---------- Data lines

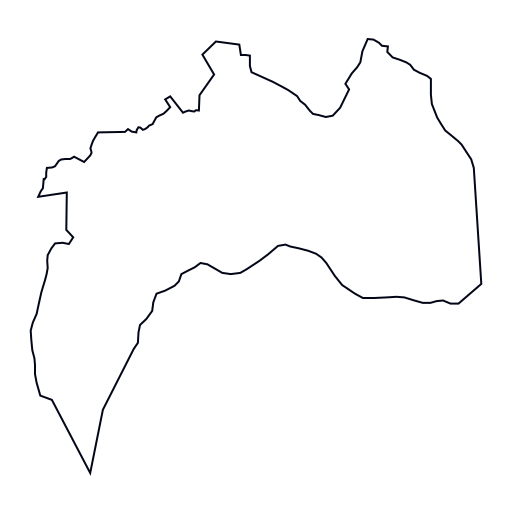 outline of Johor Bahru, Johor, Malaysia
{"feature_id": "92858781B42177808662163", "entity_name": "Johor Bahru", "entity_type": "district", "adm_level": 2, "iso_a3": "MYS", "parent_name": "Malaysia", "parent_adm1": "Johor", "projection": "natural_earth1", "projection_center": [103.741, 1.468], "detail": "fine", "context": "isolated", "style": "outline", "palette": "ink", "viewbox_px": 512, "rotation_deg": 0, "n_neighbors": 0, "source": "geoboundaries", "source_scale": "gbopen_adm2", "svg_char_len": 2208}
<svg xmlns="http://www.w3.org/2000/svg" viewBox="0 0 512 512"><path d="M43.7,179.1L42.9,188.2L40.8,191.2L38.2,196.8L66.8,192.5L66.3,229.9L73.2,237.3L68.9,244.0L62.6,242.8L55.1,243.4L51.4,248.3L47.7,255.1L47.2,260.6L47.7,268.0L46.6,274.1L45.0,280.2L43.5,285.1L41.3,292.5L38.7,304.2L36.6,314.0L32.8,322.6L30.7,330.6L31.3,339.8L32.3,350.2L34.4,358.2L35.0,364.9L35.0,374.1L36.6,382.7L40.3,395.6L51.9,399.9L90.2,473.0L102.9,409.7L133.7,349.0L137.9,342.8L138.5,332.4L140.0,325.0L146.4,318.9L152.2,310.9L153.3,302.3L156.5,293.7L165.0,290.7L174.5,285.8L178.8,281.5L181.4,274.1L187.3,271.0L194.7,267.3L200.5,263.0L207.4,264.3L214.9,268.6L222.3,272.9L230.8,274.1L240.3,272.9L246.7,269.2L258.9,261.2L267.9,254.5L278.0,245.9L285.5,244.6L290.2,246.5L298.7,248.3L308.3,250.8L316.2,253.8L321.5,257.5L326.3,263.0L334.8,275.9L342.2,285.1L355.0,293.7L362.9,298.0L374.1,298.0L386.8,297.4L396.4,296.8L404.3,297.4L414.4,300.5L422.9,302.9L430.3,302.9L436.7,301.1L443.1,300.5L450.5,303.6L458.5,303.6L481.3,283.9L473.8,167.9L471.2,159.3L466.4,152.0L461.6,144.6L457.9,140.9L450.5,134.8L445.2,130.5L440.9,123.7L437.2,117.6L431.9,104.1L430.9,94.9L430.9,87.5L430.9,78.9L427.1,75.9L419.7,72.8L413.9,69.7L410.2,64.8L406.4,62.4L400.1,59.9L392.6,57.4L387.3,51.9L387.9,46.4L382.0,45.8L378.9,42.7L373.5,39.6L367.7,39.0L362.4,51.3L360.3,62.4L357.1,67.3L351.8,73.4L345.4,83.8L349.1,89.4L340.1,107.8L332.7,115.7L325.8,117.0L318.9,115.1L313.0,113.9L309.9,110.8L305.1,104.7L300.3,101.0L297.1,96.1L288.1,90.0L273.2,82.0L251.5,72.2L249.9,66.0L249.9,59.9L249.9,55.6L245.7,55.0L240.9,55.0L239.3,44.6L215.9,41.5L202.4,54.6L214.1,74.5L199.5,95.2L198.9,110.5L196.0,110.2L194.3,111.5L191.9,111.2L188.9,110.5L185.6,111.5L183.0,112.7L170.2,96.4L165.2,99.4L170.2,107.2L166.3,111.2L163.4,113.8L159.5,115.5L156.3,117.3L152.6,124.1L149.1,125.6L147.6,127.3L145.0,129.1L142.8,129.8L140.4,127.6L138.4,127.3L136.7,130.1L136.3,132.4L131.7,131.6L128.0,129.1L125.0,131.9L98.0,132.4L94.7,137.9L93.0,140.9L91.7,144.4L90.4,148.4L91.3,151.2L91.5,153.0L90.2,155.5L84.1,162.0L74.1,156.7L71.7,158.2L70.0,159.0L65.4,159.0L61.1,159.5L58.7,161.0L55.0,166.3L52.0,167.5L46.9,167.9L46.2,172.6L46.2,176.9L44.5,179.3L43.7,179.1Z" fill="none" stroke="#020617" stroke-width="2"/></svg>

--------------------
---------- Data lines

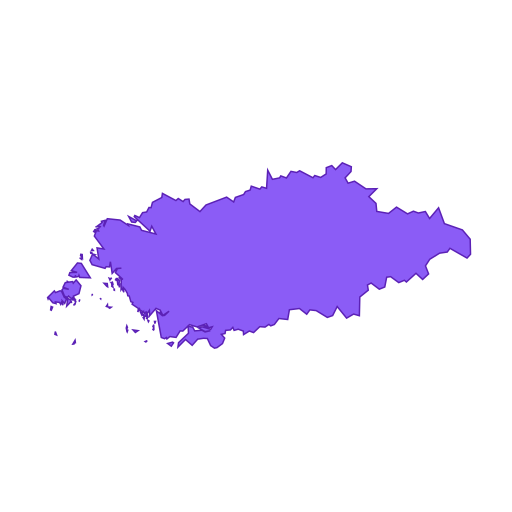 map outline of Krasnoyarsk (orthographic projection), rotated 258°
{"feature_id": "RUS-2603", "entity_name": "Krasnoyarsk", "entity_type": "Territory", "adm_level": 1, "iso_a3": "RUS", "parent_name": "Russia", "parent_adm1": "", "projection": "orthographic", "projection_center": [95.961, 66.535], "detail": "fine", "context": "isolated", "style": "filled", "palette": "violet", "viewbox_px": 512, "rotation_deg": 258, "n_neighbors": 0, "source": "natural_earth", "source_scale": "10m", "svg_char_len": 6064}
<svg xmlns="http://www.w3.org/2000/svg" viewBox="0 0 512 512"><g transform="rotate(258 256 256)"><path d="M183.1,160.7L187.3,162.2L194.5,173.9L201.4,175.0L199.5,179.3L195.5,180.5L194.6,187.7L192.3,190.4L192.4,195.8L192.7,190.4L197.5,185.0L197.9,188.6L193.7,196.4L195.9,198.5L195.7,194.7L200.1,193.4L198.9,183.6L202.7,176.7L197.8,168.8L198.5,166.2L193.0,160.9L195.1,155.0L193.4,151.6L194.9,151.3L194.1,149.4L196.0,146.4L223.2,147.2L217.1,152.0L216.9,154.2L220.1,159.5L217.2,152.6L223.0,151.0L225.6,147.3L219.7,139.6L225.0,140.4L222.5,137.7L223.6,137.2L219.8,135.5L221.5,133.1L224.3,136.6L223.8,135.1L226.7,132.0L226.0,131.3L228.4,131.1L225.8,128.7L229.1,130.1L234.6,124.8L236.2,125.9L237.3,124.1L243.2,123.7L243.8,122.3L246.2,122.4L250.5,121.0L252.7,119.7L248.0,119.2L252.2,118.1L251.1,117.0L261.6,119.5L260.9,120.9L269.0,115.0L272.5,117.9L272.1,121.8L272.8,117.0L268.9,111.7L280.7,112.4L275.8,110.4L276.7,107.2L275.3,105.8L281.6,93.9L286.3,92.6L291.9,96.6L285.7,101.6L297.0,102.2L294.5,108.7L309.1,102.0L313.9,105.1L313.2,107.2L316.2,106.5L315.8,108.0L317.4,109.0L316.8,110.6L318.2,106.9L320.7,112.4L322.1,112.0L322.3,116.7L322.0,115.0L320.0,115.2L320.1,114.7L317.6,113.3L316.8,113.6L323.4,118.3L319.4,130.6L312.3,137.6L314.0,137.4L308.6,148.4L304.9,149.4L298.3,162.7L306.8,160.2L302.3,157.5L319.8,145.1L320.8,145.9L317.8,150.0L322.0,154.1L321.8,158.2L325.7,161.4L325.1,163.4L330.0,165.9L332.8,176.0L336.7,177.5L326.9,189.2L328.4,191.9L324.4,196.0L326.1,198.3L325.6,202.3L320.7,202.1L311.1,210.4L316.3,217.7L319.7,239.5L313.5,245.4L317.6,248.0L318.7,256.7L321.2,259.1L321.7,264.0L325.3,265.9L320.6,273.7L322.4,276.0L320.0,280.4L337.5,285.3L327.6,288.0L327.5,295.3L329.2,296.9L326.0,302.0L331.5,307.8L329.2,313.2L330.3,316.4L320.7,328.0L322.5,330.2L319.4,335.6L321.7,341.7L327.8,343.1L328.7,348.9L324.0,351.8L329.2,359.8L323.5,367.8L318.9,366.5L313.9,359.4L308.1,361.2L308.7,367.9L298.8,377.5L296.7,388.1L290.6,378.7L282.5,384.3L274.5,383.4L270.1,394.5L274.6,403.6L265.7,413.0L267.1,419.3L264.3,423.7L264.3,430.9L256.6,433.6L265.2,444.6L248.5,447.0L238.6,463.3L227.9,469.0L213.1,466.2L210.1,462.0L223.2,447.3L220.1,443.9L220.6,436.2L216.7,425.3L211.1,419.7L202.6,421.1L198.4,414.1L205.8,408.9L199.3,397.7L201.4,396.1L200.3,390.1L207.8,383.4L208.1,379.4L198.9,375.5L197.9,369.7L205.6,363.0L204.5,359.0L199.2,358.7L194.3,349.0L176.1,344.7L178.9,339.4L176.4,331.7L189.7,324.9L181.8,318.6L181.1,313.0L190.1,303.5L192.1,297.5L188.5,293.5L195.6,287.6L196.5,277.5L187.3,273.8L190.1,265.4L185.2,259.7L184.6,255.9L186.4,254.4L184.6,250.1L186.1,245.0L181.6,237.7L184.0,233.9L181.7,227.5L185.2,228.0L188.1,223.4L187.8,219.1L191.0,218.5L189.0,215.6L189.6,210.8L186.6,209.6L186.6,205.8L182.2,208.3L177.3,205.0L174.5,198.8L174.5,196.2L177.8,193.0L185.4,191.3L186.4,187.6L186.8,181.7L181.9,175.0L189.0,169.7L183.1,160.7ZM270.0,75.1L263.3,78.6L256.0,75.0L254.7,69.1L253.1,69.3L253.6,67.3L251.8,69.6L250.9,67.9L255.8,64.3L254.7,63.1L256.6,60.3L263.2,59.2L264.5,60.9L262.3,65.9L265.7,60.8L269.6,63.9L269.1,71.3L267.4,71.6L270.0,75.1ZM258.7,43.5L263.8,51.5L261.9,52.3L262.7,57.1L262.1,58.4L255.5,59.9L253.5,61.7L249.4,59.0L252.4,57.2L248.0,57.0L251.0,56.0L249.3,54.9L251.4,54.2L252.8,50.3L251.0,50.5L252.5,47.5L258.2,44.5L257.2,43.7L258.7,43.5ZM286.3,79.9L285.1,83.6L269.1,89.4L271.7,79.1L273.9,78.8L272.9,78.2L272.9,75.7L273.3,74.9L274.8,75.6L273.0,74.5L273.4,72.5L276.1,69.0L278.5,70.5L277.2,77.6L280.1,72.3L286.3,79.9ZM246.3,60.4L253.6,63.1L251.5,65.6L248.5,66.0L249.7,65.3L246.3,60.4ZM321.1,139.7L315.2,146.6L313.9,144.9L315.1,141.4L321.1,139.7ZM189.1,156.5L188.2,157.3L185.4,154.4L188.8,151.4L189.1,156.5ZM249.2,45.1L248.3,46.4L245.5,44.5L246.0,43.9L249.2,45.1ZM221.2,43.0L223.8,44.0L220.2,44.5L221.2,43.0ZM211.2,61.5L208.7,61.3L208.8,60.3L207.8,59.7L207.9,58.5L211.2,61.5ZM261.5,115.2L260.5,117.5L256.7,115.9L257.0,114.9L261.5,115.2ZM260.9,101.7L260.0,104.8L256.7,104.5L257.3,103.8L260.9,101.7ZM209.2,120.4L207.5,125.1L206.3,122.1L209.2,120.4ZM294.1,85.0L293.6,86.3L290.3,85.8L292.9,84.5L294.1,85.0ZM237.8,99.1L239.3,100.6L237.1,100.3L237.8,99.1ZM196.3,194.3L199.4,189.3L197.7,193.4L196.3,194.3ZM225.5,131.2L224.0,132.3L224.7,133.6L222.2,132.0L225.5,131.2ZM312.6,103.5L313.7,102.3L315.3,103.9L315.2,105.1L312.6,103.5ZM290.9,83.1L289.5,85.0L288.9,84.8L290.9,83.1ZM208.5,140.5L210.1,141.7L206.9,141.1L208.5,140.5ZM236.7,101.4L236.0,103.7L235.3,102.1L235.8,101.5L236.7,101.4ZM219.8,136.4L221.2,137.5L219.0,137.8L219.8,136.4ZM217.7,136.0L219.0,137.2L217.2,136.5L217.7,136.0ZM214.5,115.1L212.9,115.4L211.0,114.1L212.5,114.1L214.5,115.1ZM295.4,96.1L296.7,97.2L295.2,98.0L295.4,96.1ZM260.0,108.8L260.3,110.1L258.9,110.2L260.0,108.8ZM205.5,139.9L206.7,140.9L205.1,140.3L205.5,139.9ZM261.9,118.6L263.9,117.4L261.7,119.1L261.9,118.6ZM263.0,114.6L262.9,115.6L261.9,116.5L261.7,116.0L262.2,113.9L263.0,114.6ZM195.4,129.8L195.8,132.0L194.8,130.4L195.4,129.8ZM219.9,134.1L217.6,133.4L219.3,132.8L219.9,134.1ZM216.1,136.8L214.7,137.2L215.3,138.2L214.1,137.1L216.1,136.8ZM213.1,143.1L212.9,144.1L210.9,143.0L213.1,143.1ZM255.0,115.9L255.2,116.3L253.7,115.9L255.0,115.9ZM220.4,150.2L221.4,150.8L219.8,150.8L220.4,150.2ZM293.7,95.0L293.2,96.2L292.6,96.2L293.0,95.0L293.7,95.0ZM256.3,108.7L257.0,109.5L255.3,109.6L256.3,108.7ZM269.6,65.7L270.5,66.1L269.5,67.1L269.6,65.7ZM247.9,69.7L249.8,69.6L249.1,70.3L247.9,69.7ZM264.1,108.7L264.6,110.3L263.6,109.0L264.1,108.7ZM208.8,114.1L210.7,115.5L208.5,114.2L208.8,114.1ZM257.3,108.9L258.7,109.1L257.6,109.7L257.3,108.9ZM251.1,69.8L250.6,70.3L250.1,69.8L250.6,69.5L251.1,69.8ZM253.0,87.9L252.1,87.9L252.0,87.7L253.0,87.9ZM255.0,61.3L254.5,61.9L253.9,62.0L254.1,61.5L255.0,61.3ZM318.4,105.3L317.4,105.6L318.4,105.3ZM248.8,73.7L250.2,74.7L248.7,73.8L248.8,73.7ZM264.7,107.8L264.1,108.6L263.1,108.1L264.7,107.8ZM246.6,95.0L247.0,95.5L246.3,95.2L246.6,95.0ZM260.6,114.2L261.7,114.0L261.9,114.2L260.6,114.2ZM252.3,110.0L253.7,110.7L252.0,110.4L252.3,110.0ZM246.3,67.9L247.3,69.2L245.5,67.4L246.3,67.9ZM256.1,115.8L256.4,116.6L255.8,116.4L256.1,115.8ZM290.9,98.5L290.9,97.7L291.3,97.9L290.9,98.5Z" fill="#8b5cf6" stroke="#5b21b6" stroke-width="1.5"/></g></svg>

--------------------
---------- Data lines

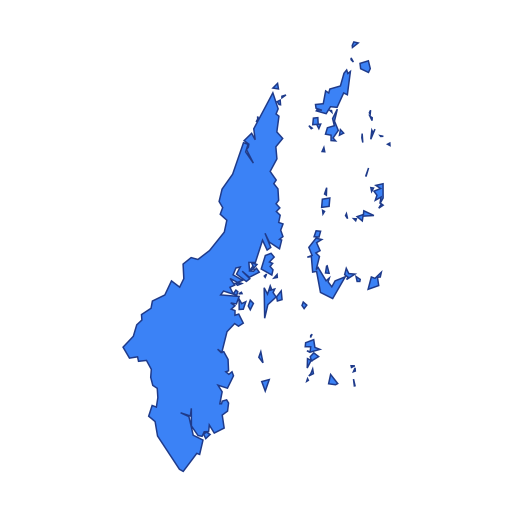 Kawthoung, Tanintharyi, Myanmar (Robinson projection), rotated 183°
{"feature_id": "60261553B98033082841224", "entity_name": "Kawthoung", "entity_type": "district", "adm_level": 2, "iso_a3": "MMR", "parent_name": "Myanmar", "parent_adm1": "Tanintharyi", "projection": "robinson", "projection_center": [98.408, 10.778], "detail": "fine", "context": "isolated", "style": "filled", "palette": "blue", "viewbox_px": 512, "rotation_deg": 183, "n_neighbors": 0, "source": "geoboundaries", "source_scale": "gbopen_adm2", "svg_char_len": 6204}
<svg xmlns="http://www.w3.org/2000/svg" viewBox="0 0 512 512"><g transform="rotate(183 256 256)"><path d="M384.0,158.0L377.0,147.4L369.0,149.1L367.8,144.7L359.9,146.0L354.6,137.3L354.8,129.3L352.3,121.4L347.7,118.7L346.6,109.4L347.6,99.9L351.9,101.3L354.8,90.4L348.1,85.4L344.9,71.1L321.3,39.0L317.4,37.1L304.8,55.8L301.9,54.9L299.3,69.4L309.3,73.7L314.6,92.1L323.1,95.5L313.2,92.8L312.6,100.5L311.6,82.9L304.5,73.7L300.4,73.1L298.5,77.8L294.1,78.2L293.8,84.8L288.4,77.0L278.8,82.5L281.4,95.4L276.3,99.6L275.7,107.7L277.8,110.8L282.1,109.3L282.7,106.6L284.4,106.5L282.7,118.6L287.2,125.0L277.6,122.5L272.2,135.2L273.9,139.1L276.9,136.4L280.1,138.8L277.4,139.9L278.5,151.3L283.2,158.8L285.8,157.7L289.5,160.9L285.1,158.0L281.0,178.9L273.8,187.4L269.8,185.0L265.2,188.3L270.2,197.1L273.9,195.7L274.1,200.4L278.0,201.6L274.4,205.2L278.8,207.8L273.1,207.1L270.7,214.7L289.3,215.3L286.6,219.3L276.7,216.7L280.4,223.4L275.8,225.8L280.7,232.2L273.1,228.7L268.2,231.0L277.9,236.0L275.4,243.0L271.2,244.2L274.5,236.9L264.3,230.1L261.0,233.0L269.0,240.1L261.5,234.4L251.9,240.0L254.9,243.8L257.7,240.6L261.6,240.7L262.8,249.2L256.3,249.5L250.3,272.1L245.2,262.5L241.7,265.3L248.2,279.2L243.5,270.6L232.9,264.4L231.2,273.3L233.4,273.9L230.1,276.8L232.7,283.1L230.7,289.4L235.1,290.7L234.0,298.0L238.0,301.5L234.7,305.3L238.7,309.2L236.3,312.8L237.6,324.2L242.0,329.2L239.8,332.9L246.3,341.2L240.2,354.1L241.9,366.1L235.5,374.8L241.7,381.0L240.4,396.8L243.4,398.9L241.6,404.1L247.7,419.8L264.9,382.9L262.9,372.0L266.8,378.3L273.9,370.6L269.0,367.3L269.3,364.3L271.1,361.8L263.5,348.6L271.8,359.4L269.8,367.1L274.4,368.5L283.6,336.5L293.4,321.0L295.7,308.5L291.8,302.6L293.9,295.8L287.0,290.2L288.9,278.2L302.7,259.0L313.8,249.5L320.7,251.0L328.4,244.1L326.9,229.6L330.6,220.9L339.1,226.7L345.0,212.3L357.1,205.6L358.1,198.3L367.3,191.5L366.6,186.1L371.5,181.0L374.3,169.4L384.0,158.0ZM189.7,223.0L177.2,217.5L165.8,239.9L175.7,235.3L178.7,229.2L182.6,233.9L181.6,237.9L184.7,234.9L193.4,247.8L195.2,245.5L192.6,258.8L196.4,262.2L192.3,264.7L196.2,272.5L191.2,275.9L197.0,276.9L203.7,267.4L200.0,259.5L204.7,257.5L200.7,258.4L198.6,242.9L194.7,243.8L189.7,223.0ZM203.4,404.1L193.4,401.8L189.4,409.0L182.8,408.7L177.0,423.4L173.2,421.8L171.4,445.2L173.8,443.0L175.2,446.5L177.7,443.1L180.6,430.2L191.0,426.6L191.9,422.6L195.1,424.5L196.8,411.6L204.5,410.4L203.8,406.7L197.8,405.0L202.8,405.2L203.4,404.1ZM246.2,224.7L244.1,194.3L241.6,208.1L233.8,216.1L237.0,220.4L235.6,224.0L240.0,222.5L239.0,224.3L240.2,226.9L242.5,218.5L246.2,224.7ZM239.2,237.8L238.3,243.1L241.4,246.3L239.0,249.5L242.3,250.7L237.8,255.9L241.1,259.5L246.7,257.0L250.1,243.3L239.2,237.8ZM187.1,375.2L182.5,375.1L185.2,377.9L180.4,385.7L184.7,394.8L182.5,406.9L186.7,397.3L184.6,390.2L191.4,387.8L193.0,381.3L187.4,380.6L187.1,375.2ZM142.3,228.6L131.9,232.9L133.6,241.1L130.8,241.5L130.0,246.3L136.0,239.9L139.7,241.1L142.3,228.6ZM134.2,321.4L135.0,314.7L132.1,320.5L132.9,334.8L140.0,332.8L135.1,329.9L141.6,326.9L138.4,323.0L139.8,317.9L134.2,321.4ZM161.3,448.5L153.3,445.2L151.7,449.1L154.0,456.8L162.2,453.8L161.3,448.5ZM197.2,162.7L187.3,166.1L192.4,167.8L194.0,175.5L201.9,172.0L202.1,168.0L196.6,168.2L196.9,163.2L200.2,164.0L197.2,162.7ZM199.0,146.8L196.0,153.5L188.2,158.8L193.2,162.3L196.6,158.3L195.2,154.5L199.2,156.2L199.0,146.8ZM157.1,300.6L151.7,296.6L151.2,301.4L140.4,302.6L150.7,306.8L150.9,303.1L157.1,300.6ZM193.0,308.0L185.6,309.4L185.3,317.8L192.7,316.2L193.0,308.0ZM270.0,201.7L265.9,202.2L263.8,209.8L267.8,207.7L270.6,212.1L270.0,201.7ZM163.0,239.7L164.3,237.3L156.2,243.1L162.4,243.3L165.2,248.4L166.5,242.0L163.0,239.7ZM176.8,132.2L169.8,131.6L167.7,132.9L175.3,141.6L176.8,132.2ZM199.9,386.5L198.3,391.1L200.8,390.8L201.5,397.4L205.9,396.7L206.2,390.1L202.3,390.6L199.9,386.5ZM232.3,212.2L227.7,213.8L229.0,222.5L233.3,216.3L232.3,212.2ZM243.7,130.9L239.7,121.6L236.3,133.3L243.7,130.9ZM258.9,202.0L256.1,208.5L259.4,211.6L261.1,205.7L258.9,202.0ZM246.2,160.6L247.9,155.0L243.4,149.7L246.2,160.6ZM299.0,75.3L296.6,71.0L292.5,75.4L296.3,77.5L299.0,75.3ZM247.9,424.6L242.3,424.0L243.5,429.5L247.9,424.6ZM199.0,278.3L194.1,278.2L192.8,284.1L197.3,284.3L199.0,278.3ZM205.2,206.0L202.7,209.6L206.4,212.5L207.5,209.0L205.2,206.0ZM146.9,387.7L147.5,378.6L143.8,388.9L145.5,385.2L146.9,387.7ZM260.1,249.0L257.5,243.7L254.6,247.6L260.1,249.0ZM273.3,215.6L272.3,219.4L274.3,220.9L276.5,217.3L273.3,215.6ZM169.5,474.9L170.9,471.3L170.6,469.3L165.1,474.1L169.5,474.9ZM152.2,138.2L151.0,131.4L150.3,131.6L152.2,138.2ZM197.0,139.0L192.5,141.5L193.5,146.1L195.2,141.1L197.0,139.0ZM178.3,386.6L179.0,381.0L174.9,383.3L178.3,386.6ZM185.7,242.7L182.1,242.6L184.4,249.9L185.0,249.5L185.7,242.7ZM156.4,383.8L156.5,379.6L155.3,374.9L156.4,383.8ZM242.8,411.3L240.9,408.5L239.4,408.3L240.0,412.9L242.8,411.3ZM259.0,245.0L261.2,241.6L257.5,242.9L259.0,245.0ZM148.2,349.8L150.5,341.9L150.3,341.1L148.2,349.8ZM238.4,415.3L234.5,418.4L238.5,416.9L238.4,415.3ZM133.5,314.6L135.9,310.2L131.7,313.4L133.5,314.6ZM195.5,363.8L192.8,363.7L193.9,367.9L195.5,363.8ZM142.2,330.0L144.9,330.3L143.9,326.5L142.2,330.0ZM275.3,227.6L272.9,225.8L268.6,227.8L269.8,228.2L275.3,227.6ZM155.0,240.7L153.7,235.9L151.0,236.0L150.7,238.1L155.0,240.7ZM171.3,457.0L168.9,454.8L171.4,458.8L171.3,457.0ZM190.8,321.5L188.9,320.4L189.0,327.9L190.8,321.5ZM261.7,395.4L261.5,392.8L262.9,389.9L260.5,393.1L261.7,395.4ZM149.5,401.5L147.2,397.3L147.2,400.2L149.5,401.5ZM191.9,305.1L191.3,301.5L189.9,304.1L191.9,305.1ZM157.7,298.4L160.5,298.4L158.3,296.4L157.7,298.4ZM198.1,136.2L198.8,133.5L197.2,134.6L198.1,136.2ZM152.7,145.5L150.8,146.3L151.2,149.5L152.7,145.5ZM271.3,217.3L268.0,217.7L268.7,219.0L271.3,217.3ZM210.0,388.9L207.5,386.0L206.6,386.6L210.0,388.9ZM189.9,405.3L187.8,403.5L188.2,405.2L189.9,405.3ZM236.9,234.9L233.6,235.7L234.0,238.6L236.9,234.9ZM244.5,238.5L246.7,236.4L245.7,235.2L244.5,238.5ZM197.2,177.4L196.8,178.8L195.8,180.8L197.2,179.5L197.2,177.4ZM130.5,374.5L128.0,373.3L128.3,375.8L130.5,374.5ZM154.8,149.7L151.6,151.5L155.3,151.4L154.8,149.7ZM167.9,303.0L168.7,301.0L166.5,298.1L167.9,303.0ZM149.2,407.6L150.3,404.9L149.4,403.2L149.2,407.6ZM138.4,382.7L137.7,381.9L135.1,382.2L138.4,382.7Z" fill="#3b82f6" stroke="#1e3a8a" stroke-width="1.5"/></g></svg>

--------------------

### What is expected
Identify each line in the records above that contains the word "district", and copy those lines.

### Task solution
{"feature_id": "92858781B42177808662163", "entity_name": "Johor Bahru", "entity_type": "district", "adm_level": 2, "iso_a3": "MYS", "parent_name": "Malaysia", "parent_adm1": "Johor", "projection": "natural_earth1", "projection_center": [103.741, 1.468], "detail": "fine", "context": "isolated", "style": "outline", "palette": "ink", "viewbox_px": 512, "rotation_deg": 0, "n_neighbors": 0, "source": "geoboundaries", "source_scale": "gbopen_adm2", "svg_char_len": 2208}
{"feature_id": "60261553B98033082841224", "entity_name": "Kawthoung", "entity_type": "district", "adm_level": 2, "iso_a3": "MMR", "parent_name": "Myanmar", "parent_adm1": "Tanintharyi", "projection": "robinson", "projection_center": [98.408, 10.778], "detail": "fine", "context": "isolated", "style": "filled", "palette": "blue", "viewbox_px": 512, "rotation_deg": 183, "n_neighbors": 0, "source": "geoboundaries", "source_scale": "gbopen_adm2", "svg_char_len": 6204}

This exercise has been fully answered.